6.1.3 SaveRawPCM

6.1.3.1 Outline of the node

This node saves speech waveform data in the time domain as files. The outputted binary files are Raw PCM sound data, where sample points are recorded as 16 [bit] or 24 [bit] integer numbers. Depending on the input data type, a multichannel audio file, or multiple monaural audio files (one for each separated sound) are output.

6.1.3.2 Necessary file

No files are required.

6.1.3.3 Usage

When to use

This node is used when wishing to convert separated sound into waveforms with the Synthesize  node to confirm a sound, or when wishing to record the sound from a microphone array by connecting it with the AudioStreamFromMic  node.

Typical connection

Figures 6.8 and 6.9 show a usage example of SaveRawPCM . Figure 6.8 shows an example of saving multichannel acoustic signals from AudioStreamFromMic  into a file using the SaveRawPCM  node. As shown in this example, select a channel to save to a file using the ChannelSelector  node. Note that since SaveRawPCM  accepts Map<int, ObjectRef>  type inputs, the MatrixToMap  node is used to convert from the Matrix<float>  type into the Map<int, ObjectRef>  type. Figure 6.9 shows an example for saving a separated sound using the SaveRawPCM  node. Since the separated sound output from the GHDSS  node or the PostFilter  node, which suppresses noise after separation, is in the frequency domain, it is converted into a waveform in the time domain using the Synthesize  node before it is input into the SaveRawPCM  node. The WhiteNoiseAdder  node is usually used for improving the speech recognition rate of the separated sound and is not essential for the use of SaveRawPCM .

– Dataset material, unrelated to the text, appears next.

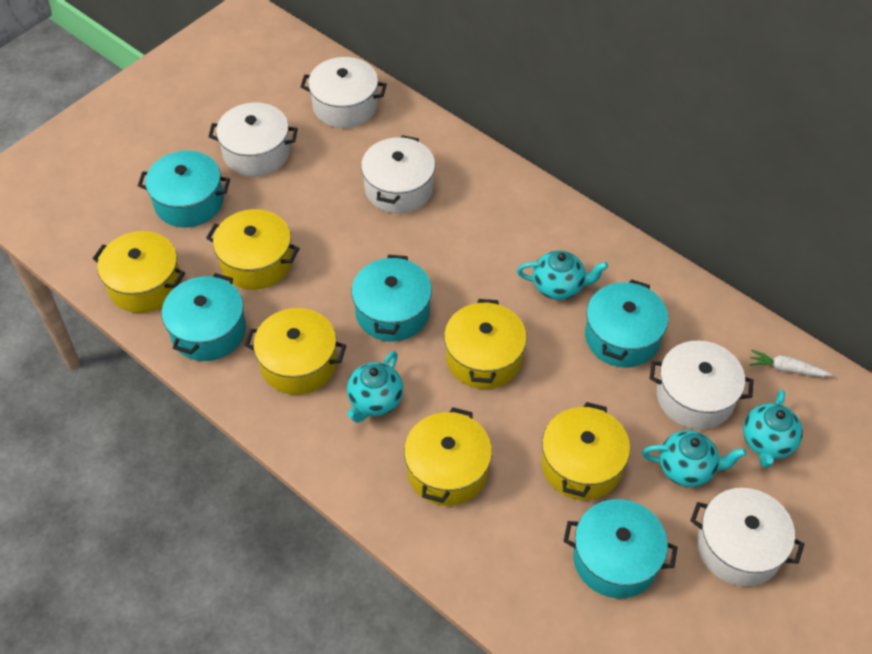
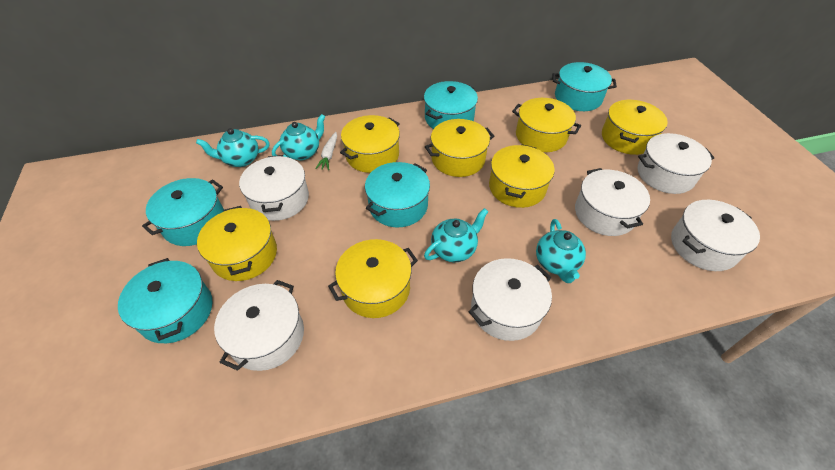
white pot: 5 -> 6
yellow pot: 6 -> 7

\includegraphics[width=.9\textwidth ]{fig/modules/SaveRawPCM-1}
Figure 6.8: Connection example of SaveRawPCM  1

\includegraphics[width=.9\textwidth ]{fig/modules/SaveRawPCM-2}
Figure 6.9: Connection example of SaveRawPCM  2

6.1.3.4 Input-output and property of the node

Table 6.4: Parameter list of SaveRawPCM 

Parameter name

Type

Default value

Unit

Description

BASENAME

string 

sep_

 

Prefix of name of the file to be saved.

ADVANCE

int 

160

[pt]

Shift length of the analysis frame of the speech waveform

       

to be saved in a file.

BITS

int 

16

[bit]

Quantization bit rate of speech waveform to be saved in a file.

       

Choose 16 or 24.

Input

INPUT

: Map<int, ObjectRef>  or Matrix<float> . In the case of Map<int, ObjectRef> , the object should be a Vector<complex<float> >  that is an audio signal in frequency domain. Matrix<float>  data contains a waveform in the time domain where each row corresponds to a channel.

Output

OUTPUT

: Map<int, ObjectRef> .

Parameter

BASENAME

: string  type. By default, this designates the prefix of the filename as sep_. The filename output is "BASENAME_ID.sw" when a sound source ID is attached. In other words, when BASENAME is sep_, the filenames of separated sounds when separating a mixture of three sounds is sep_0.sw, sep_1.sw, sep_2.sw.

ADVANCE

: int  type. This must correspond to the values of ADVANCE of other nodes used.

BITS

: int  type. Quantization bit rate of speech waveform to be saved in a file. Select 16 or 24.

6.1.3.5 Details of the node

Format of the files saved: The files saved are recorded as Raw PCM sound data without header information. Therefore, when reading the files, users need to designate either 16 [bit] or 24 [bit] as the appropriate quantization bit rate, as well as sampling frequency and track quantity. Moreover, the written files vary depending on the type of input as follows.

Matrix<float>  type

The file written is a multichannel audio file with a number of channels equivalent to the number of rows of the input.

Map<int, ObjectRef>  type

The written files have a filename with an ID number after BASENAME and monaural audio files are written for each ID.